There always is a moment.

For her it came on United flight 965 from Chicago’s O’Hare, as the plane broke through the rain clouds and warm sun filtered in through her closed eyes, warmed her face and hands.

It was then she realized that the only human heart who would truly be able to love her in the way she desperately wanted, no, needed to be loved, was her own big heart. Only she was capable of the love the would fill her the way she needed to be filled.

And she wondered if it was possible to love herself so deeply, after all those years of waiting for someone to show her just how lovable she was. Could she let go of her need for proof? Could she simply given in to it.

She closed her eyes and fell asleep.

When she awoke, her realization had grown from a fleeting thought to an understanding, ancient and deep. She thought of all the other women who had woken up to this fact on journeys, on buses, in taxis, in shelters and refugee camps, and suddenly she understood where thousands of generations of brave women before her found the strength to risk everything and lose over and over again only to rise like brilliant phoenixes to risk again.

No parent, no husband, no child nor friend could love her perfectly the way she needed. Knowing that it was up to her was the most liberating and welcome news of the decade.

For everything and everyone we ever love leaves, or messes up, or fades away or simply just stops. Its the nature of being human. We go.

Everyone but one human heart will one day leave us. Try as we might, we cannot escape ourselves. Whereever we go, there we are. This is the only love that won’t ever fade away, she thought. This is the only love she ever really needed.

She held this thought as a new truth as she left the plane and walked past the man in the suit saying good night to his children. She thought of all the marriages crumbling around her for want of this knowledge. How her own marriage had crumbled under the weight of hundreds or even thousands of silent, resentful and sullen accusations that his love/her love was not perfect enough to patch the hurts in their hearts. She turned it over as she glided past the airport bar where a younger Bob Dylan sang about rolling stones, and she thought of all the energy she spent trying to prove to someone else how lovable she was, only so that they could prove it right back to her.

If she could just open up to it, be brave enough to love her big hearted self the way her big hearted self loved the rest of her world, what would open up and shift? Could she finally forgive? Let go of disappointments? And accept love, messy and imperfect for the gift that it is–without measuring it up against the holes in her heart?

» DATA EXTRACT
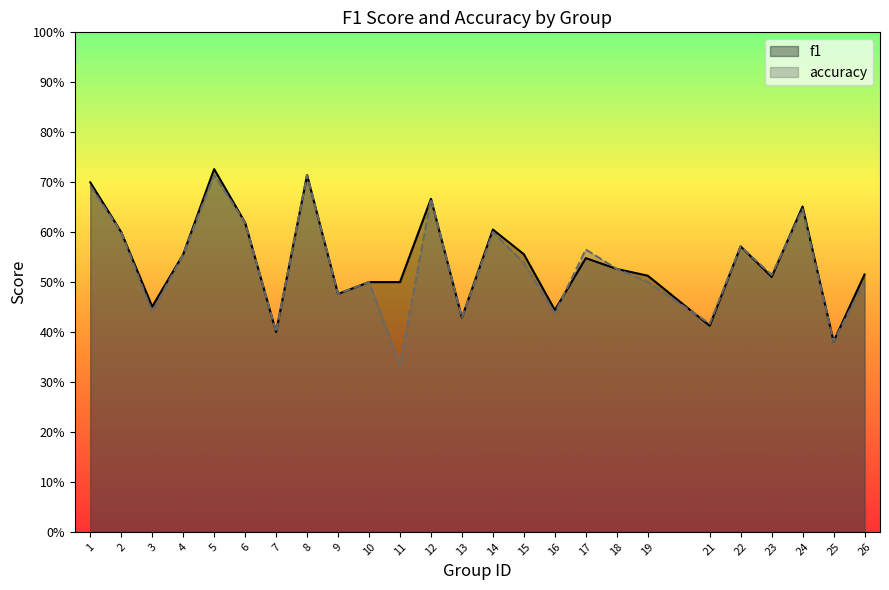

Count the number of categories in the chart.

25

» PROMPT
In the story above about the woman's plane trip, which flight is she on when her moment comes?

» OUTPUT
United flight 965 from Chicago's O'Hare.